Jim also taught summer science camps through the Kern Environmental Education Program (Camp KEEP) at various location throughout central California. Teaching was Jim’s passion.

Jim advised staff at Morro Bay State Park Museum of Natural History (California) during its renovation on the accuracy of the science being presented in the new exhibits. Nancy Dreher was assigned to the museum as the new curator/volunteer coordinator in late 2002. Jim and Nancy saw eye to eye on so many levels that they decide it would behoove them to get married. They moved to Bend in 2004, after Nancy’s retirement and were married in the spring of 2005.

Jim was an active member in the Osher Lifelong Learning Institute (OLLI) and

volunteered at The High Desert Museum in its living history program.

Jim loved growing vegetables and built a number of raised beds and a greenhouse on his property.

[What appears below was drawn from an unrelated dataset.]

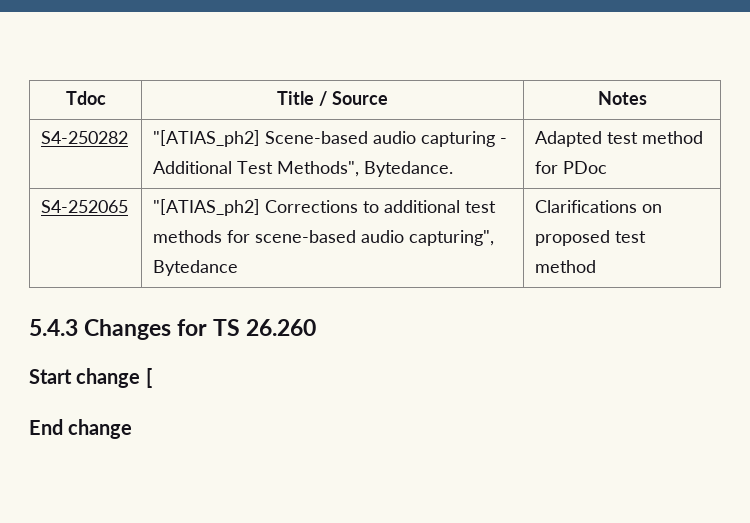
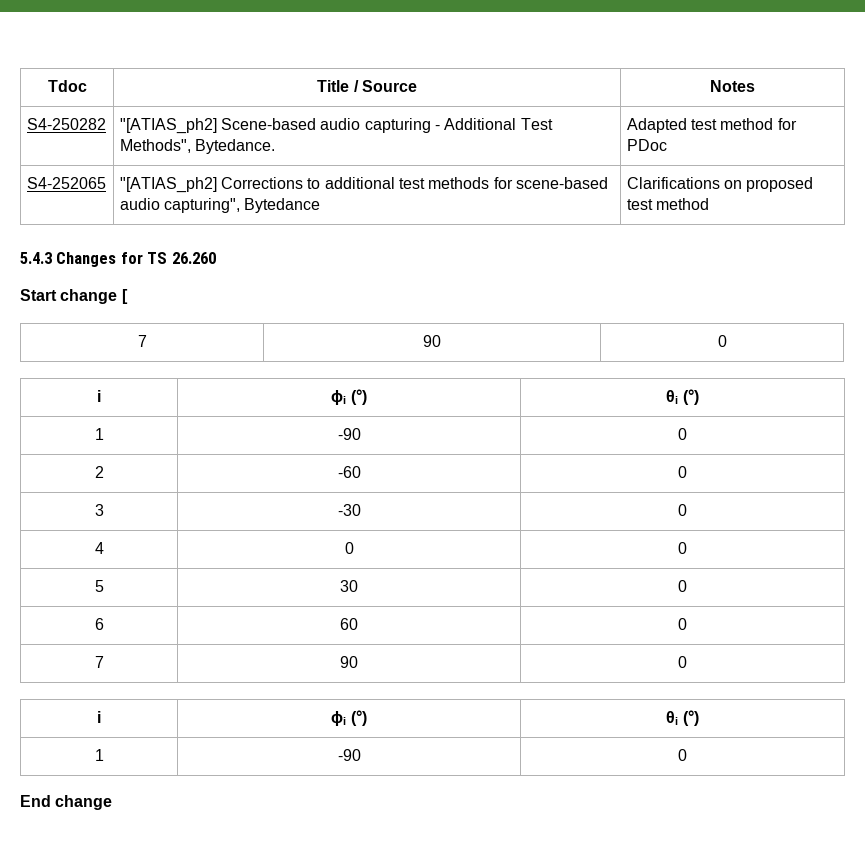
(152, 378) none -> [137,335,147,347] [422,335,441,347] [717,335,727,347] [97,390,101,402] [331,389,367,405] [666,389,699,405] [94,428,104,440] [337,428,361,440] [678,428,687,440] [94,466,104,478] [337,466,361,478] [678,466,687,478] [94,504,104,516] [337,504,361,516] [678,504,687,516] [94,542,104,554] [344,542,354,554] [678,542,687,554] [94,580,104,592] [339,580,358,592] [678,580,687,592] [94,618,104,630] [339,618,358,630] [678,618,687,630] [94,656,104,668] [339,656,358,668] [678,656,687,668] [97,711,101,723] [331,710,367,726] [666,710,699,726] [94,749,104,761] [337,749,361,761] [678,749,687,761] // 7 | 90 | 0 // i | ϕi (°) | θi (°) // 1 | -90 | 0 // 2 | -60 | 0 // 3 | -30 | 0 // 4 | 0 | 0 // 5 | 30 | 0 // 6 | 60 | 0 // 7 | 90 | 0 // i | ϕi (°) | θi (°) // 1 | -90 | 0

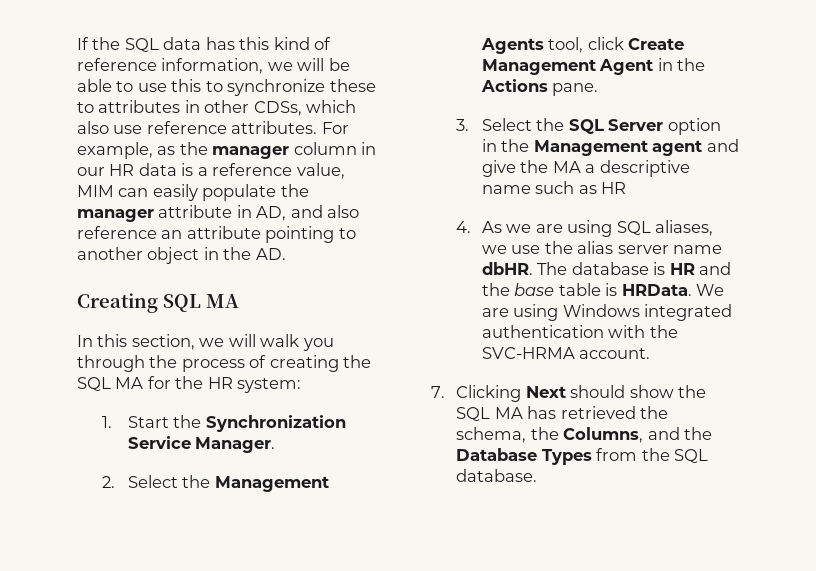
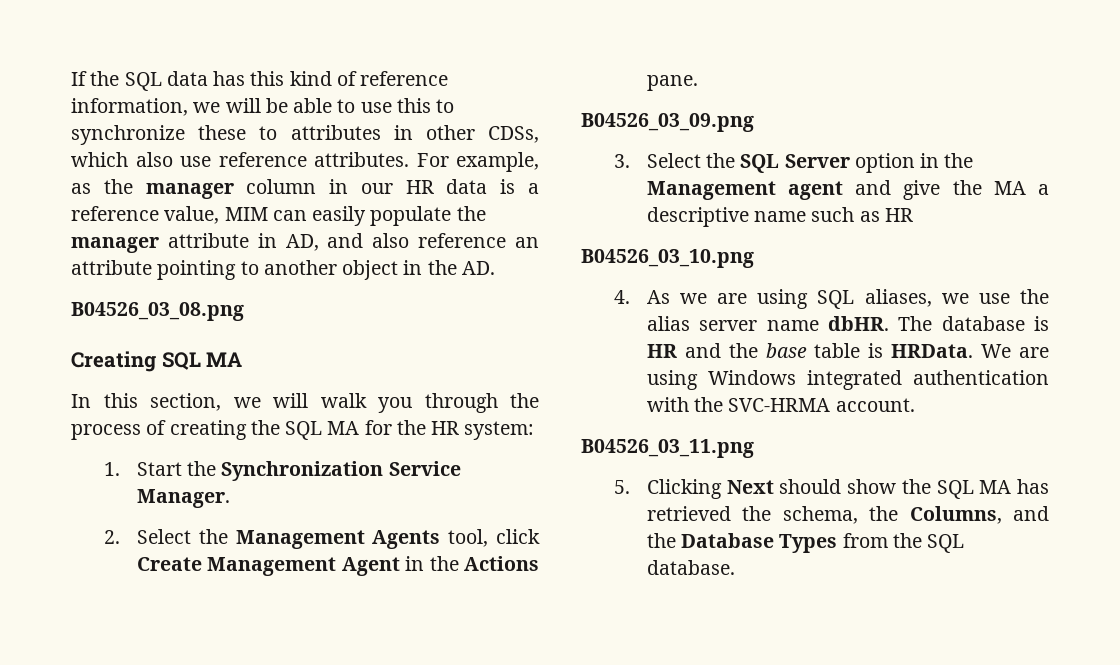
(286, 254) none -> [71,302,244,321] // B04526_03_08.png
(599, 89) none -> [581,113,754,132] // B04526_03_09.png
(627, 188) none -> [581,249,754,268] // B04526_03_10.png
[431,386,445,398] 7. -> [581,439,754,458] [613,480,630,494] B04526_03_11.png // 5.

HE was an avid reader and volunteered as long as he was able at the Eastside Bend public library. When snow nixed the garden you could find Jim tackling jigsaw puzzles, Sudoku, studying his computer, or cooking delicious meals.

His sharp intelligence, wit, generosity, and kindness were a pleasure to behold. His smile could light up a room. Jim will be fiercely missed by all who knew him.

Jim was preceded in death by his first wife. He is survived by his second wife Nancy, four adult children, several grandchildren, and one great grandchild.

In lieu of flowers, donations may be made to The High Desert Museum as a memorial to Jim Horton.